Introduit par la réforme des retraites, ce dispositif a subi des modifications au 1er janvier 2015 le rendant plus souple à utiliser et plus accessible.

Concrètement, c’est un dispositif qui permet à un salarié de travailler à temps partiel tout en touchant une partie de sa retraite.


Les conditions.

Depuis le 1er janvier 2015, l’âge minimum pour en bénéficier est de 60 ans (contre 62 ans auparavant).

Le salarié doit réunir au moins 150 trimestres tous régimes de base confondus.

Le salarié peut passer d’un temps complet à un temps partiel au moment de sa demande de retraite progressive, il n’est pas nécessaire qu’il passe d’un temps complet à un temps partiel avant.

Il peut cotiser à l’assurance vieillesse comme s’il travaillait à temps plein (obligation est faite à l’employeur de l’en informer).


L’application quotidienne.

La part de retraite versée au salarié est proportionnelle au temps de travail.

Par exemple, un salarié qui continue à travailler 80% de son temps aura une part de retraite de 20%. S’il travaille à 70%, il bénéficie d’une part de retraite à 30% etc.

Il n’est pas possible de descendre en dessous de 40% du temps de travail ou de monter à plus de 80%.


Attention !

La retraite progressive dure le temps que le salarié poursuit son activité à temps partiel.

Lorsqu’il cesse son activité, il accède à une retraite complète.

La retraite progressive est suspendue s’il reprend une activité à temps complet ou s’il exerce une autre activité à temps partiel en plus de celle qui lui permet d’avoir droit à la retraite progressive.
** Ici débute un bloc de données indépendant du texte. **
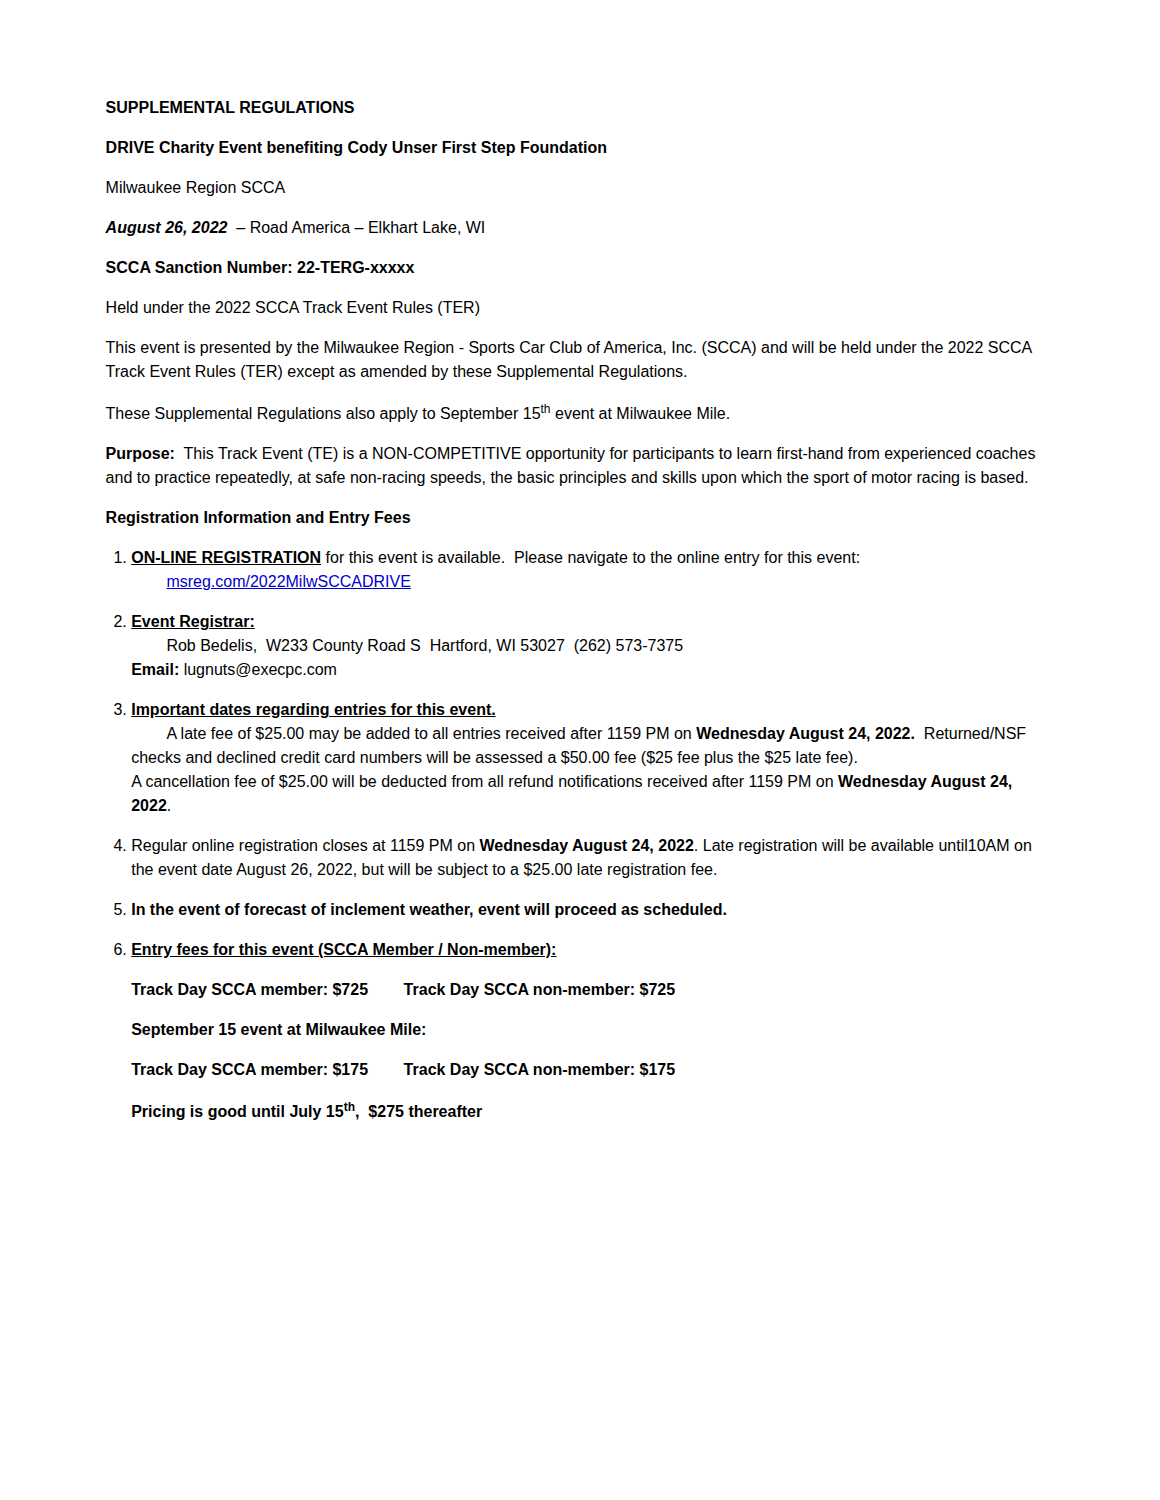SUPPLEMENTAL REGULATIONS
DRIVE Charity Event benefiting Cody Unser First Step Foundation
Milwaukee Region SCCA
August 26, 2022 – Road America – Elkhart Lake, WI
SCCA Sanction Number: 22-TERG-xxxxx
Held under the 2022 SCCA Track Event Rules (TER)
This event is presented by the Milwaukee Region - Sports Car Club of America, Inc. (SCCA) and will be held under the 2022 SCCA Track Event Rules (TER) except as amended by these Supplemental Regulations.
These Supplemental Regulations also apply to September 15th event at Milwaukee Mile.
Purpose: This Track Event (TE) is a NON-COMPETITIVE opportunity for participants to learn first-hand from experienced coaches and to practice repeatedly, at safe non-racing speeds, the basic principles and skills upon which the sport of motor racing is based.
Registration Information and Entry Fees
ON-LINE REGISTRATION for this event is available. Please navigate to the online entry for this event:
msreg.com/2022MilwSCCADRIVE
Event Registrar:
Rob Bedelis, W233 County Road S Hartford, WI 53027 (262) 573-7375
Email: lugnuts@execpc.com
Important dates regarding entries for this event.
A late fee of $25.00 may be added to all entries received after 1159 PM on Wednesday August 24, 2022. Returned/NSF checks and declined credit card numbers will be assessed a $50.00 fee ($25 fee plus the $25 late fee).
A cancellation fee of $25.00 will be deducted from all refund notifications received after 1159 PM on Wednesday August 24, 2022.
Regular online registration closes at 1159 PM on Wednesday August 24, 2022. Late registration will be available until10AM on the event date August 26, 2022, but will be subject to a $25.00 late registration fee.
In the event of forecast of inclement weather, event will proceed as scheduled.
Entry fees for this event (SCCA Member / Non-member):
Track Day SCCA member: $725 Track Day SCCA non-member: $725
September 15 event at Milwaukee Mile:
Track Day SCCA member: $175 Track Day SCCA non-member: $175
Pricing is good until July 15th, $275 thereafter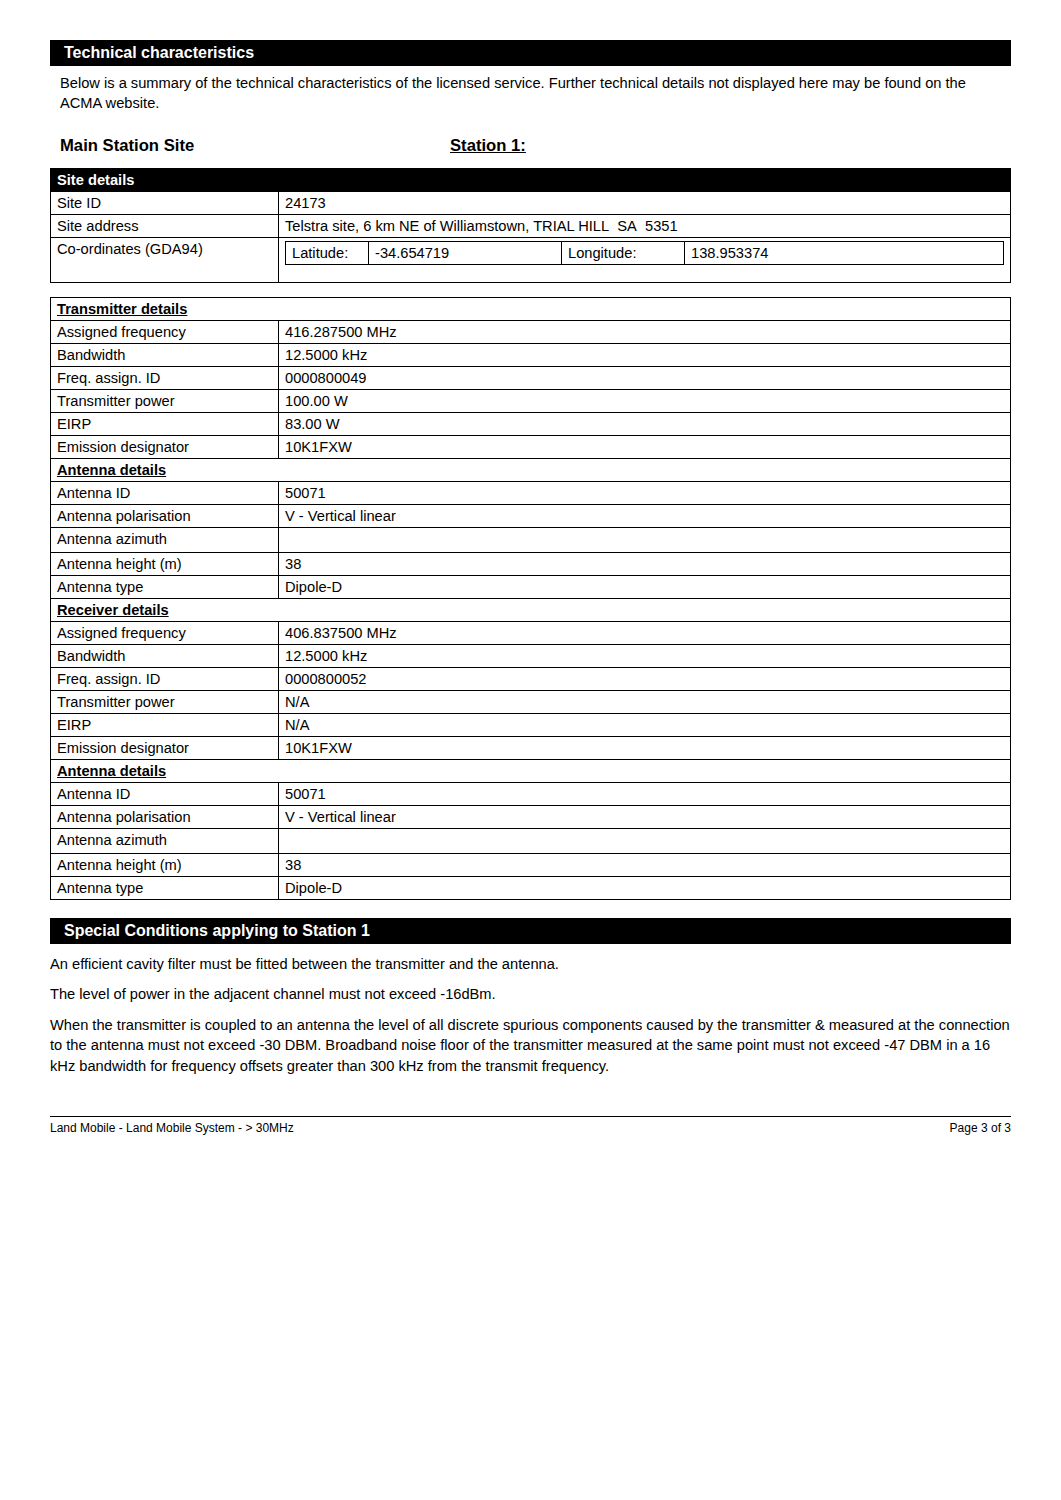Technical characteristics
Below is a summary of the technical characteristics of the licensed service. Further technical details not displayed here may be found on the ACMA website.
Main Station Site Station 1:
| Site details |
| Site ID | 24173 |
| Site address | Telstra site, 6 km NE of Williamstown, TRIAL HILL SA 5351 |
| Co-ordinates (GDA94) | / Latitude: / -34.654719 / Longitude: / 138.953374 / |
| Transmitter details |
| Assigned frequency | 416.287500 MHz |
| Bandwidth | 12.5000 kHz |
| Freq. assign. ID | 0000800049 |
| Transmitter power | 100.00 W |
| EIRP | 83.00 W |
| Emission designator | 10K1FXW |
| Antenna details |
| Antenna ID | 50071 |
| Antenna polarisation | V - Vertical linear |
| Antenna azimuth | |
| Antenna height (m) | 38 |
| Antenna type | Dipole-D |
| Receiver details |
| Assigned frequency | 406.837500 MHz |
| Bandwidth | 12.5000 kHz |
| Freq. assign. ID | 0000800052 |
| Transmitter power | N/A |
| EIRP | N/A |
| Emission designator | 10K1FXW |
| Antenna details |
| Antenna ID | 50071 |
| Antenna polarisation | V - Vertical linear |
| Antenna azimuth | |
| Antenna height (m) | 38 |
| Antenna type | Dipole-D |
Special Conditions applying to Station 1
An efficient cavity filter must be fitted between the transmitter and the antenna.
The level of power in the adjacent channel must not exceed -16dBm.
When the transmitter is coupled to an antenna the level of all discrete spurious components caused by the transmitter & measured at the connection to the antenna must not exceed -30 DBM. Broadband noise floor of the transmitter measured at the same point must not exceed -47 DBM in a 16 kHz bandwidth for frequency offsets greater than 300 kHz from the transmit frequency.
Land Mobile - Land Mobile System - > 30MHz Page 3 of 3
L’employeur n’a pas obligation d’accepter la demande de retraite progressive du salarié et, a contrario, il ne peut pas lui imposer. Il s’agit bien d’un accord entre les deux parties.


Enfin, le salarié intéressé doit remplir un dossier de demande de retraite progressive (formulaire réglementaire) et fournir des documents listés par la CNAV.

On ne peut que lui conseiller de se tourner vers la CNAV avant toute décision.